Fathi y Nayat estaban recostados en los bajos divanes del cuarto de estar viendo en la televisión ‘Lo que el viento se llevó’. Me preguntaron si quería té o café.
De nada sirvió que declinara el ofrecimiento para no molestar, porque Nayat se levantó y fue entonces a buscar fruta y agua fresca.
Me senté con ellos a ver la película en árabe. De pronto sonó el timbre de la puerta, una musiquilla que dura unos dos minutos y repite con una estridencia feroz una canción occidental: la marcha nupcial de Mendelssohn, el “Happy Birthday to you”, “O Tannenbaum”, “My Clementine”, hasta diez canciones distintas, repetía orgulloso Fathi ante mi sorpresa por el invento.
Entró una mujer, alta y corpulenta, de tez clara y cabellos castaños recogidos en la nuca, que venía jugando con las llaves, así que supuse que era una vecina. Saludó y se sentó. Fathi se levantó para hacer café que trajo en una bandeja con bombones, galletas y el vaso de agua. La mujer comenzó a hablar con una voz que quizá porque no la entendía me parecía más estridente aún y apenas dejaba asomar la de Scarlett O.Hara. Entonces Fathi se levantó y subió el volumen y ella para hacerse oír aumentó el suyo. Como en todas partes del mundo, pensé, la televisión es imprescindible. A nadie parecía molestar esa superposición de sonidos y la dama estuvo hablando durante diez minutos con la misma pasión que si contara una desgracia espantosa, sin detenerse, incansable, impenitente. Nayat, que había perdido todo interés por la película, se llevó a la cocina las tazas de café teñidas de negro por el poso espeso que en este país deja hasta el café soluble. Al cabo de una hora, cuando ya Scarlett O.Hara estaba agarrando el puñado de tierra y mirando al cielo clamaba en árabe con voz de falsete, juro por Dios que nunca volveré a pasar hambre, se fue la dama sin mostrar asomo de cansancio. La acompañaron ellos a la puerta y, al volver, Fathi apagó la televisión y me dijo: “Es una vecina que ha venido a visitarnos”.

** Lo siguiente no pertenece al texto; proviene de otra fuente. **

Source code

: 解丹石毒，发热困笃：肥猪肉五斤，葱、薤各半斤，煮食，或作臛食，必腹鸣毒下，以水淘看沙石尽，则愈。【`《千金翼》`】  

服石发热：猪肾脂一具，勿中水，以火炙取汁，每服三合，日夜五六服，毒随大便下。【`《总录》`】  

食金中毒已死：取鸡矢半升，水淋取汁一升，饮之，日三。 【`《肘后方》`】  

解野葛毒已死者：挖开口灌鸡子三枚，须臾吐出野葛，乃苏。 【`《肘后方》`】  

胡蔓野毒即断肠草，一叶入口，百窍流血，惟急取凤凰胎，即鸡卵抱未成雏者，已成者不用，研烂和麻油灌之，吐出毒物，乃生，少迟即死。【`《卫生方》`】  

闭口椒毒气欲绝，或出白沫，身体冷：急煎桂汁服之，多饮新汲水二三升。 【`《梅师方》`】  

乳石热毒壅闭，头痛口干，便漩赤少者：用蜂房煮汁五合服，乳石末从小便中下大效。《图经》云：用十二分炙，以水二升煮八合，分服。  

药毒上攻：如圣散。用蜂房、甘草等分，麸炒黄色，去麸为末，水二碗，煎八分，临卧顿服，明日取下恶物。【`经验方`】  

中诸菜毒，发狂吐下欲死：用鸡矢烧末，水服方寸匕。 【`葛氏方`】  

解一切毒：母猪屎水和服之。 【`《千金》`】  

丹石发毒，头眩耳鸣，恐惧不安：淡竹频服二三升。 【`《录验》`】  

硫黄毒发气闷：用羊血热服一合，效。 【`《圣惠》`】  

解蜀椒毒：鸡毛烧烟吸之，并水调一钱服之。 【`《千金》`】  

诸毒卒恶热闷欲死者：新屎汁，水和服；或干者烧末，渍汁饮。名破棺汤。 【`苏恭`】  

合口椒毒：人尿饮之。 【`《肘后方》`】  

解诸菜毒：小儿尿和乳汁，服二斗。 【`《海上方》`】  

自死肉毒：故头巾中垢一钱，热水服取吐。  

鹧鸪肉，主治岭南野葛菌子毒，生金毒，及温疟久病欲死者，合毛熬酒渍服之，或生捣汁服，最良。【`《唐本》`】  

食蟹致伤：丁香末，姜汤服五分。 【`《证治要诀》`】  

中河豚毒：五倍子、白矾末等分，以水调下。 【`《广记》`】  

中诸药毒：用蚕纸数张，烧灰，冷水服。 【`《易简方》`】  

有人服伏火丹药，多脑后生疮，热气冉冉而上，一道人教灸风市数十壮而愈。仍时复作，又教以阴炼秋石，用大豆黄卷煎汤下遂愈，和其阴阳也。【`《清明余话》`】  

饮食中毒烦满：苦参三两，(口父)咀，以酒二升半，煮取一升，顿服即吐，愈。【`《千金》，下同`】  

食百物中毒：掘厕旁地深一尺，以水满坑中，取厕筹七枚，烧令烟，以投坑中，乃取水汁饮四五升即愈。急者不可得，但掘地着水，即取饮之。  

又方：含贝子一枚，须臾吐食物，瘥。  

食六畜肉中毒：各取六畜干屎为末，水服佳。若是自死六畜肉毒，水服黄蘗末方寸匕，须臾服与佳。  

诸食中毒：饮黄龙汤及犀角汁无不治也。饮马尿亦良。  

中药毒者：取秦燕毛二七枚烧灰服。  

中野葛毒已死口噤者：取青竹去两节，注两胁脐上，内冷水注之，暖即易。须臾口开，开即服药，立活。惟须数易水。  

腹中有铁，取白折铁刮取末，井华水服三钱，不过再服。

Me dieron las buenas noches y se fueron a su habitación. Yo me quedé aún un rato en la sala. Por las puertas abiertas de la terraza entraba el aire fresco. Al fondo la ciudad tachonada de luces comenzaba a sumirse en el silencio de la noche. Los vecinos se habían ido a la cama, las palomas llevaban horas durmiendo, en sordina llegaba el ruido apagado del tráfico y sólo de vez en cuando se oía un bocinazo aislado.